3. Big data lead to more intelligent products
Even today, many systems and types of equipment come with sensors that provide information about maintenance conditions. In the future, these machines could also be equipped with big data intelligence, so that they can process sensor data directly; this would enable them to learn, for example, to adjust to peak loads, and even learn when to repair themselves.
Additional findings from online questionnaire and workshops: Why big data?
Decision-makers from a total of 82 small and medium-sized companies and major corporations from a wide array of industries participated in the online survey. Relevant data available within the participating businesses primarily included CRM-data, emails and letters, as well as logs, master data and case data. When asked to specify the primary goals they pursue with big data, 69 percent said strategic competitive advantages; 61 percent indicated increasing sales, while 55 percent pointed to both higher productivity and to cost reduction.

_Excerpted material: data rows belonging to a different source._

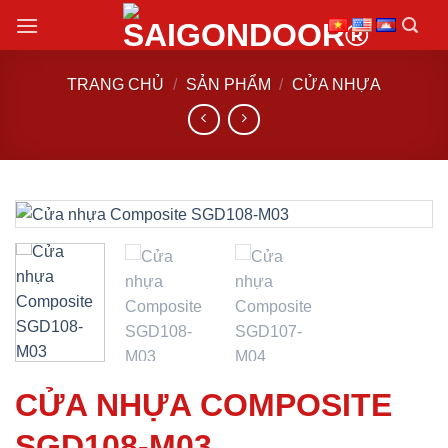
Chuyển
đến
nội
TRANG CHỦ
/
SẢN PHẨM
/
CỬA NHỰA
dung
CỬA NHỰA COMPOSITE
SGD108-M03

The companies surveyed indicated that they would absolutely implement big data applications, above all to attain projections on advertising effectiveness (55%), to observe brand perception (53%) and to adjust prices more dynamically (45%). Still, almost half of those surveyed believe that the biggest hurdles they face are the prevailing data protection and security provisions in Germany. In addition, 43 percent pointed to the lack of budget and more urgent priorities. Another 78 percent believe that skilled resources need to be improved. Although all participants had indicated specific goals, one-third of the companies surveyed currently had neither the budget for big data purposes, nor had they planned for these purposes yet. Among the funding measures that companies desire, their greatest wish is for better networking, best practices, training programs and educational measures, as well as revised data protection standards.

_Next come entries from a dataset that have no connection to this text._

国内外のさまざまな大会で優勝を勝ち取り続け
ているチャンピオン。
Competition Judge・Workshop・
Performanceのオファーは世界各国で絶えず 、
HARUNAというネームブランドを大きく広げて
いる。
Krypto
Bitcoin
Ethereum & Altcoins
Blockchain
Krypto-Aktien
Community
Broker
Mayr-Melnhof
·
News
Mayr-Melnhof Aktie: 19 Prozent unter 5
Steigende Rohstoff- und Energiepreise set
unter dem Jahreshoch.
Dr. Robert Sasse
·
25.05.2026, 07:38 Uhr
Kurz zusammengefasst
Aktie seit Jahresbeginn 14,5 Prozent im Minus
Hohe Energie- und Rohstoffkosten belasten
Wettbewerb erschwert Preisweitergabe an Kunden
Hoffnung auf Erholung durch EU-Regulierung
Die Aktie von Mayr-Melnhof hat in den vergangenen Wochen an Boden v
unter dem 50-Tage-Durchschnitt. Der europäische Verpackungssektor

The data from the online questionnaire were also validated in the future workshops with representatives from the telecommunications/media industries, as well as e-commerce/mail order business, financial management, insurance and market research. The findings from the discussions about needs, goals and challenges for the use of big data were aggregated into roadmaps. What the quantitative analysis indicated in general was that big data is not technology in the absolute sense, but a strategy issue, first and foremost: "Both in the findings from the online questionnaire and in the roadmaps from the industry workshops, we mainly found aspects related to business administration and corporate policy, in addition to technological challenges," concluded Prof. Stefan Wrobel.
The "Big Data Living Lab"
To seize the opportunities that big data presents, there is a demand for new skills, especially in small to medium-sized companies. "For this reason, our scientists developed the 'Living Lab' experimental platform specifically for this target group. Based on various technologies – both open source and commercial – companies can initially try out a sample data set, to see what is possible in the area of data evaluation," explains Wrobel. Over the long term, the plan is for these companies to bring in their own data, and be able to analyze them. The platform will be unveiled for the first time at CeBIT in Hannover (Hall 9, Booth E08) from 5 to 9 March, 2013. As a supplement to this, starting at the beginning of the year, IAIS will be offering training sessions to companies, where they can discuss the specific requirements and solutions for big data analytics.